2017-08-10 Thread Wes Turner
On Wednesday, August 9, 2017, Cooper Ry Lees  wrote:

> Hi all,
>
> First time emailer, so please be kind. Also, if this is not the right
> mailing list for PyPA talk, I apologize. Please point me in the right
> direction if so.
>

Here are some notes re: changing metadata:

https://github.com/pypa/interoperability-peps/issues/31

https://www.google.com/search?q=pep426jsonld

Towards JSONLD is the best approach, I think. So, that means it would be
best to, if you need to add additional metadata (?) and must key things,
also copy the key into an object:

{"thing1": {"@id": "thing1", "url": "..."}}

Instead of just:

{"thing1": {"url": "..."}}

https://github.com/pypa/interoperability-peps/issues/31#issuecomment-233195564


>  The main reason I have emailed here is I believe it may be PEP time to
> standardize the JSON metadata that PyPI makes available, like what was done
> for the `'simple API` described in PEP503.
>
> I've been doing a bit of work on `bandersnatch` (I didn't name it), which
> is a PEP 381 mirroring package and wanted to enhance it to also mirror the
> handy JSON metadata PyPI generates and makes available @
> https://pypi.python.org/pypi/PKG_NAME/json.

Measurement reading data
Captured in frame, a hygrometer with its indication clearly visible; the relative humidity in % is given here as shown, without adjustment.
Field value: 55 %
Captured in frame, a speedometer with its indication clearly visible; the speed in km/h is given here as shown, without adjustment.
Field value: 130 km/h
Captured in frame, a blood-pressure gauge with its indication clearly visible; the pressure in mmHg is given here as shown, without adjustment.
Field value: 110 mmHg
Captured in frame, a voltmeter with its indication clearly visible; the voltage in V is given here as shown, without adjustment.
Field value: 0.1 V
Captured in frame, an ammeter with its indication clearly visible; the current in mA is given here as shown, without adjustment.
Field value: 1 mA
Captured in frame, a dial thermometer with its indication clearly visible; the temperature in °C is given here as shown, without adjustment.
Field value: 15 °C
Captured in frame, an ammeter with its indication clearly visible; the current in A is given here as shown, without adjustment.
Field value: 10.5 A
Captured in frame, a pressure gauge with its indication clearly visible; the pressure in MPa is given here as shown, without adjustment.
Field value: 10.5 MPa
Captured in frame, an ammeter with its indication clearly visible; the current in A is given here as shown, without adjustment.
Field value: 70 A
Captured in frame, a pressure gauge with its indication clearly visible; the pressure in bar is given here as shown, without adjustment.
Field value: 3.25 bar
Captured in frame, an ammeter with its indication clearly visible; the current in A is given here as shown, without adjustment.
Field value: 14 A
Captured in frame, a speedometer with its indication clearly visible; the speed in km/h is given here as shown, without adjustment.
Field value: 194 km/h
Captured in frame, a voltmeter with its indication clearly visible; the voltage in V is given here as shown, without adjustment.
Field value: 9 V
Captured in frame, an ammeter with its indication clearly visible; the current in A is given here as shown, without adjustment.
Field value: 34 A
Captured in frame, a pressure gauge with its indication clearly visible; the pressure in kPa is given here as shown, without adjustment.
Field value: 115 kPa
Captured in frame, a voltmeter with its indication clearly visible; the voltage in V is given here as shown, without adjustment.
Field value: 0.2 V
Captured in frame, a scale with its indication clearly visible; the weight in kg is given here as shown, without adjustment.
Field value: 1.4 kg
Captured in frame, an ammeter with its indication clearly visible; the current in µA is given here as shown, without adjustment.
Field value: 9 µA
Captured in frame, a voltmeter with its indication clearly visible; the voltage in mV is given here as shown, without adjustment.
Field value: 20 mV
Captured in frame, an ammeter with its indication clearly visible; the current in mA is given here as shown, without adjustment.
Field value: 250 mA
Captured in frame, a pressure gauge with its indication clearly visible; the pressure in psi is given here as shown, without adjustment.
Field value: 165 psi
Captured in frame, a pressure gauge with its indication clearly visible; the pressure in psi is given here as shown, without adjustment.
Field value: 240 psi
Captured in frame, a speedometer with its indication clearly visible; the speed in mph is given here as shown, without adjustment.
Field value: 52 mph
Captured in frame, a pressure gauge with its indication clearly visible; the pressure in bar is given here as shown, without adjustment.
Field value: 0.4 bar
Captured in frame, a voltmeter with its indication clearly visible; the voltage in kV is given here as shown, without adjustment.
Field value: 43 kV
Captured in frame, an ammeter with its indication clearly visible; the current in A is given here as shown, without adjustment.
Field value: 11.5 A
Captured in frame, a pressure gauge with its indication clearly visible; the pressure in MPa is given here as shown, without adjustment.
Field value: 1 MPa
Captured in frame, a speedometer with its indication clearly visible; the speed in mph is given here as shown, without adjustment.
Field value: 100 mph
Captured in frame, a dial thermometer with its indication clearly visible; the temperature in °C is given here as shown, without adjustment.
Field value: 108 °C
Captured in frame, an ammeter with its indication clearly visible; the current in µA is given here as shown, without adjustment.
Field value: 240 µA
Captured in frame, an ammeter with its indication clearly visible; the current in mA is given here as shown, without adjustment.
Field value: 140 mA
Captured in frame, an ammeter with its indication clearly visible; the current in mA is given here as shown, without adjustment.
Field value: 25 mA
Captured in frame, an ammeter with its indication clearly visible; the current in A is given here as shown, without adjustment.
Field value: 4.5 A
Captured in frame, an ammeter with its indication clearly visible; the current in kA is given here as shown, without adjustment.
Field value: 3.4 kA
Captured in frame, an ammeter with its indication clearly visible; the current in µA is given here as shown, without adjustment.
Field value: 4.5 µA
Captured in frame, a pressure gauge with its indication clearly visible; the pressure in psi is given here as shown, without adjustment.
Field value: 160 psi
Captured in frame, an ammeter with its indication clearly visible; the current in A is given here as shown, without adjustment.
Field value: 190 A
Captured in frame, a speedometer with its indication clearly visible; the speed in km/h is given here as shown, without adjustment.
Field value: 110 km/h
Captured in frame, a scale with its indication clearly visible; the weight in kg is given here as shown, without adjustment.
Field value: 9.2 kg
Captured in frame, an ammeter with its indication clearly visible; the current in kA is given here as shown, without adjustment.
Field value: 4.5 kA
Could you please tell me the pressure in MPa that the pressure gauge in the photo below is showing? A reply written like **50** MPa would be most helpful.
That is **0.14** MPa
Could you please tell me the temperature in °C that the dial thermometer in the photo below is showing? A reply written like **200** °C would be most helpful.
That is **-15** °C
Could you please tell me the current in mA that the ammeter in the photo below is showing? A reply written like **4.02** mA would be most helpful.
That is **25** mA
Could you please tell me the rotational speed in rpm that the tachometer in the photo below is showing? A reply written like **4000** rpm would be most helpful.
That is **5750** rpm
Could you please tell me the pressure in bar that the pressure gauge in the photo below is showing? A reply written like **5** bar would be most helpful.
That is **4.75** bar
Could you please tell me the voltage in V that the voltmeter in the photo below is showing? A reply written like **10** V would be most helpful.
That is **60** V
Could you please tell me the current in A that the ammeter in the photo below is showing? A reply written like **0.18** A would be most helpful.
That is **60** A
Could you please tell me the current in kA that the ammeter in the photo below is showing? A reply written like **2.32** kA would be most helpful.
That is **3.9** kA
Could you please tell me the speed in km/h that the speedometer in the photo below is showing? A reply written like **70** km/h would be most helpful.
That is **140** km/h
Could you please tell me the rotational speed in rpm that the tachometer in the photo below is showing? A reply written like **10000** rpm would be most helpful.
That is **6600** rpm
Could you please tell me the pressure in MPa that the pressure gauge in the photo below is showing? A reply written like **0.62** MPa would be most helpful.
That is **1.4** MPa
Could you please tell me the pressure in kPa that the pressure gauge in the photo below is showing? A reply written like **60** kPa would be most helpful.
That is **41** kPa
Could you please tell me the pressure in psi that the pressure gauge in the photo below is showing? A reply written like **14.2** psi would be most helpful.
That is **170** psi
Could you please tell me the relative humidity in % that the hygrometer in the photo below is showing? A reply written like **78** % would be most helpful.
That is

WORK REQUEST A
Write out the lines of the entries starting at the line containing "Captured in frame, a blood-pressure" and ending at the line containing "Field value: 1 mA", both included.
WORK REQUEST B
Continue the mailing-list message about PyPI's JSON metadata after its final sentence.

RESPONSE BOX A
Captured in frame, a blood-pressure gauge with its indication clearly visible; the pressure in mmHg is given here as shown, without adjustment.
Field value: 110 mmHg
Captured in frame, a voltmeter with its indication clearly visible; the voltage in V is given here as shown, without adjustment.
Field value: 0.1 V
Captured in frame, an ammeter with its indication clearly visible; the current in mA is given here as shown, without adjustment.
Field value: 1 mA

RESPONSE BOX B
>
> I've done a PR on bandersnatch as a POC that mirrors both the PyPI
> directory structure (URL/pypi/PKG_NAME/json) and created a standardizable
> URL/json/PKG_NAME that the former symlinks to (to be served by NGINX / some
> other proxy). I'm also contemplating naming the directory 'metadata' rather
> than JSON so if some new hotness / we want to change the format down the
> line we're not stuck with json as the dirname. This PR can be found here:
> https://bitbucket.org/pypa/bandersnatch/pull-requests/33/save-json-
> metadata-to-mirror
>
> My main use case is to write a very simple async 'verifier' tool that will
> crawl all the JSON files and then ensure the packages directory on each of
> my internal mirrors (I have a mirror per region / datacenter) have all the
> files they should. I sync centrally (to save resource on the PyPI
> infrastructure) and then rsync out all the diffs to each region /
> datacenter, and under some failure scenarios I could miss a file or many.
> So I feel using JSON pulled down from the authoritative source will allow
> an async job to verify the MD5 of all the package files on each mirror.
>
> What are peoples thoughts here? Is it worth a PEP similar to PEP503 going
> forward? Can people enhance / share some thoughts on this idea.
>

Here are some notes on making this more efficient:

"Add API endpoint to get latest version of all projects"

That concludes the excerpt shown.